◆ What the task requires ◆
With pictures left out, copy exactly every line from the one containing "right eye: (415, 343)" through the end of the material.

◆ Record extracts ◆

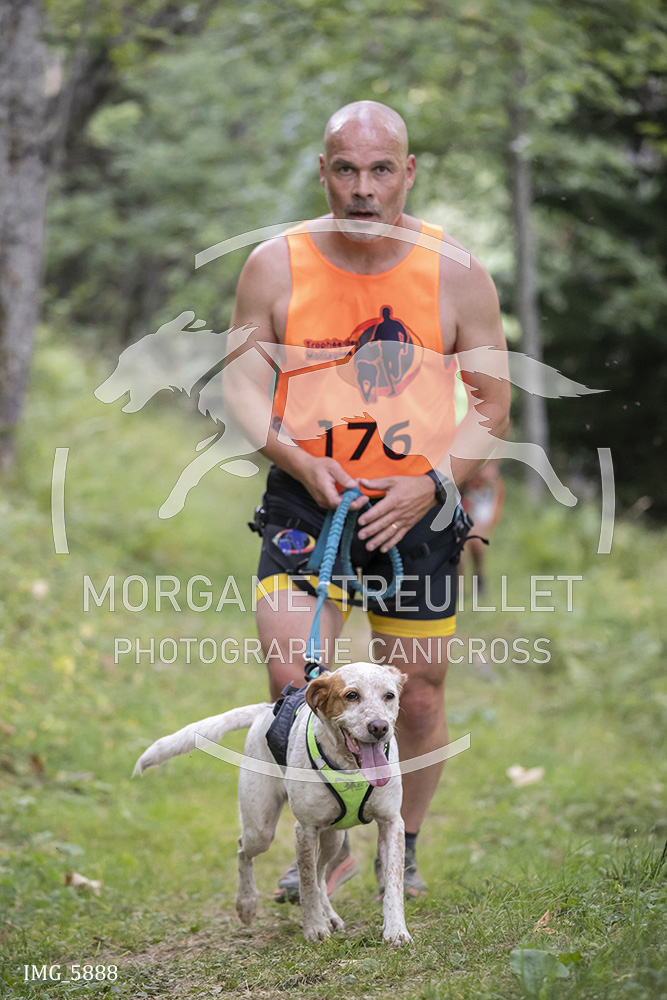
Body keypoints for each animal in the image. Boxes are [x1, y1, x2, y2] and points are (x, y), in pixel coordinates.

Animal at [133, 661, 412, 946]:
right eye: (351, 695)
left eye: (389, 696)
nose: (379, 727)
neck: (349, 767)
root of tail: (266, 710)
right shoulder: (305, 829)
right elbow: (306, 884)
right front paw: (314, 927)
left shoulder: (391, 823)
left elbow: (392, 882)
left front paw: (396, 929)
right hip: (261, 829)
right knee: (245, 850)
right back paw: (247, 903)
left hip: (333, 838)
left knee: (321, 872)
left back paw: (330, 915)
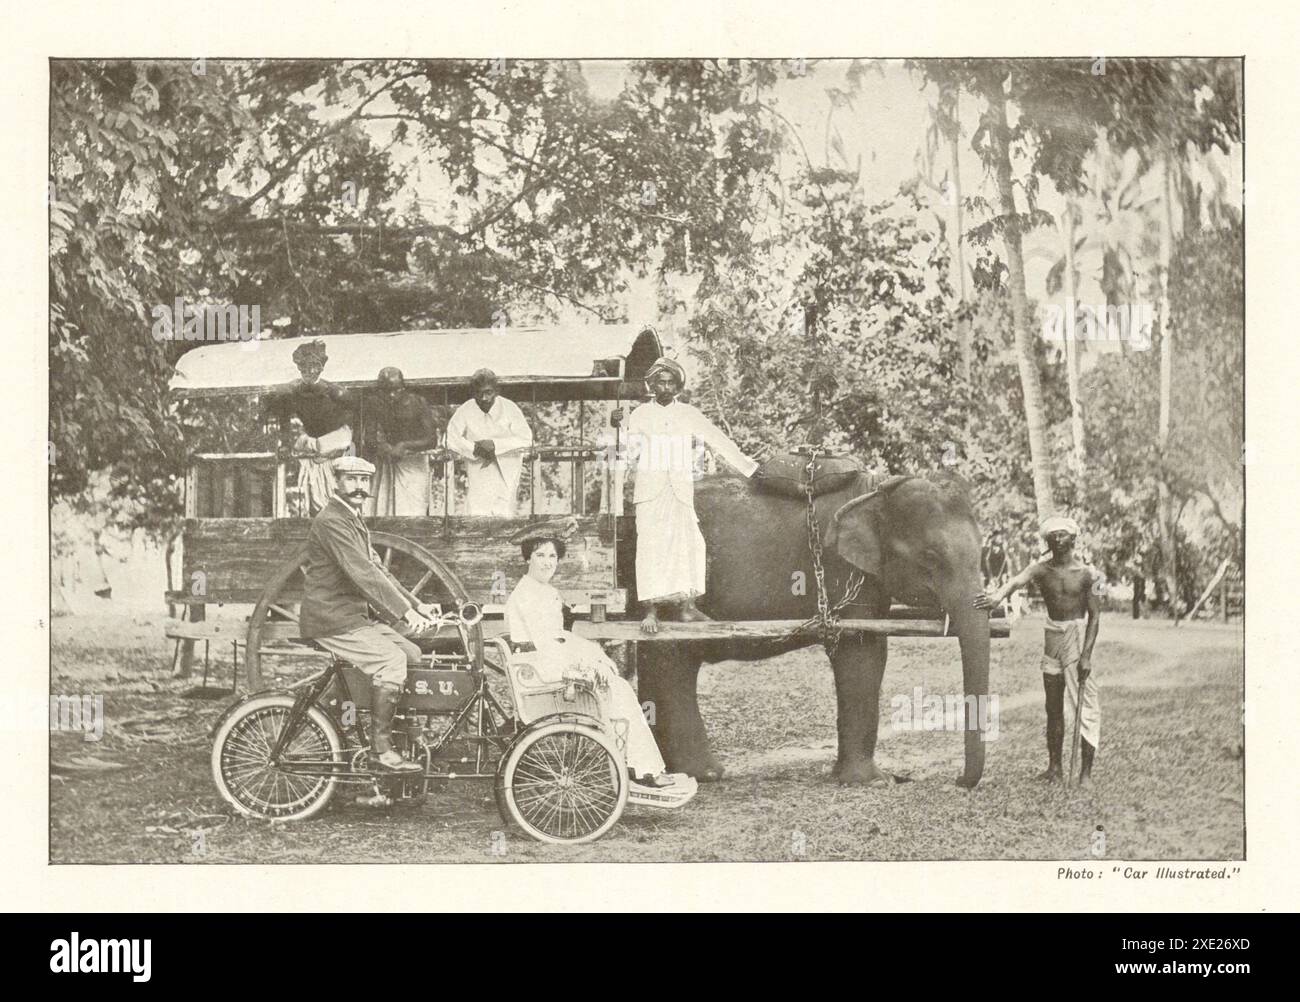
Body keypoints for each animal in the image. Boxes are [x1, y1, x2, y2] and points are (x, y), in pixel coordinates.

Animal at [634, 470, 987, 790]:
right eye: (931, 557)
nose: (958, 781)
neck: (876, 491)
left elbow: (871, 648)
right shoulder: (842, 569)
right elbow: (860, 654)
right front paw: (874, 782)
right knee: (672, 662)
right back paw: (705, 774)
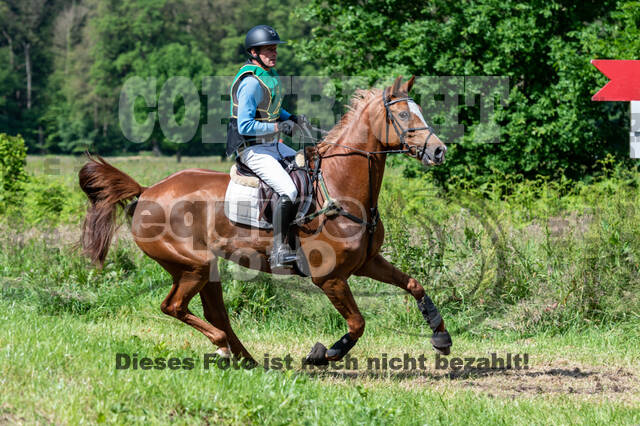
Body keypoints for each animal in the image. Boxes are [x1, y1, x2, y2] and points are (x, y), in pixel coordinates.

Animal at [78, 75, 452, 365]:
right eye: (402, 114)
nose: (439, 151)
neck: (341, 187)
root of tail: (148, 190)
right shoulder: (330, 278)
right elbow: (358, 323)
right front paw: (323, 354)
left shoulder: (367, 262)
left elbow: (414, 285)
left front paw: (441, 335)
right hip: (193, 265)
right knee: (174, 306)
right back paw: (223, 347)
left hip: (202, 268)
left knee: (215, 313)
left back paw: (245, 358)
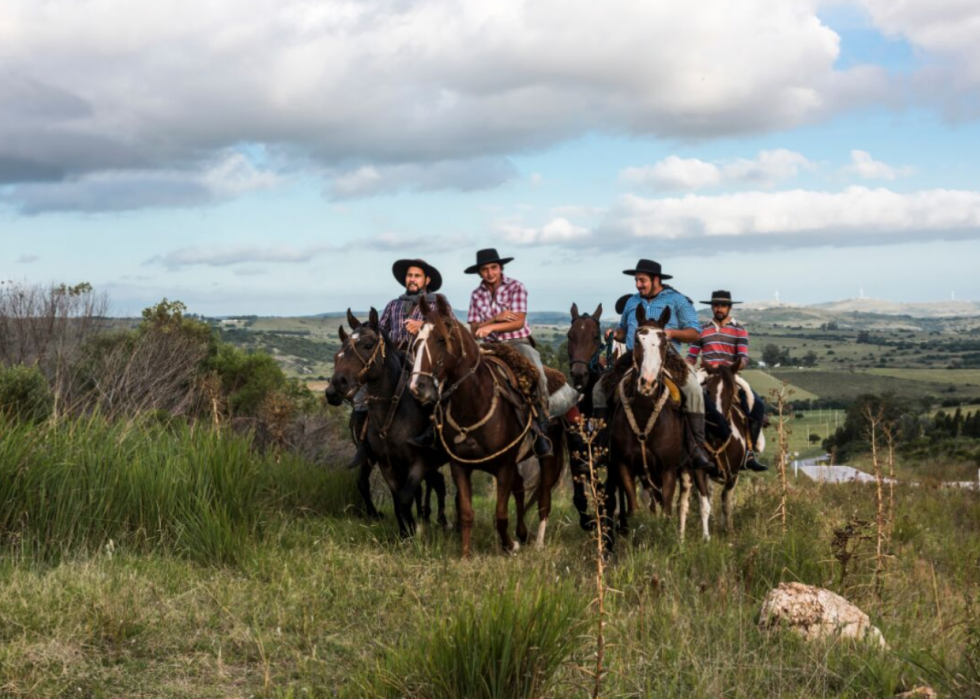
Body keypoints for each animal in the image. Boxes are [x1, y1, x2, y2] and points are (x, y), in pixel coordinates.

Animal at [330, 310, 452, 536]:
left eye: (368, 345)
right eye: (341, 351)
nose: (337, 384)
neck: (393, 412)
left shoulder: (418, 463)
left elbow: (405, 499)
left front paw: (412, 531)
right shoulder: (386, 463)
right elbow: (396, 501)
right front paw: (405, 532)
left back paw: (443, 521)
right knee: (437, 483)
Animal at [410, 296, 568, 556]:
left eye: (441, 339)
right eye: (415, 343)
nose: (418, 386)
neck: (474, 406)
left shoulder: (504, 466)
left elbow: (501, 515)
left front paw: (510, 546)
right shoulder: (460, 467)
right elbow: (466, 513)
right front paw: (465, 555)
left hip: (549, 458)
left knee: (544, 499)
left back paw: (537, 542)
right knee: (521, 489)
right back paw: (523, 533)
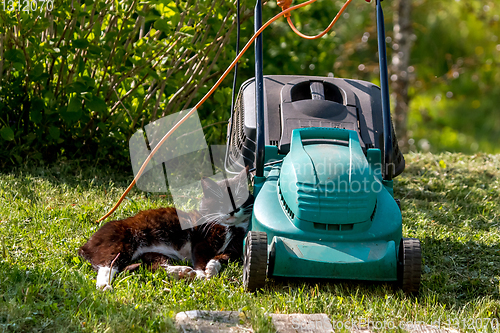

◆ Answer area ◆
right eye: (415, 343)
nose: (418, 386)
neck: (474, 406)
left shoulder: (504, 466)
left elbow: (501, 515)
left front paw: (510, 546)
right shoulder: (460, 467)
right elbow: (466, 513)
right front paw: (465, 555)
left hip: (549, 458)
left knee: (544, 499)
left back paw: (537, 542)
right knee: (521, 489)
right back paw: (523, 533)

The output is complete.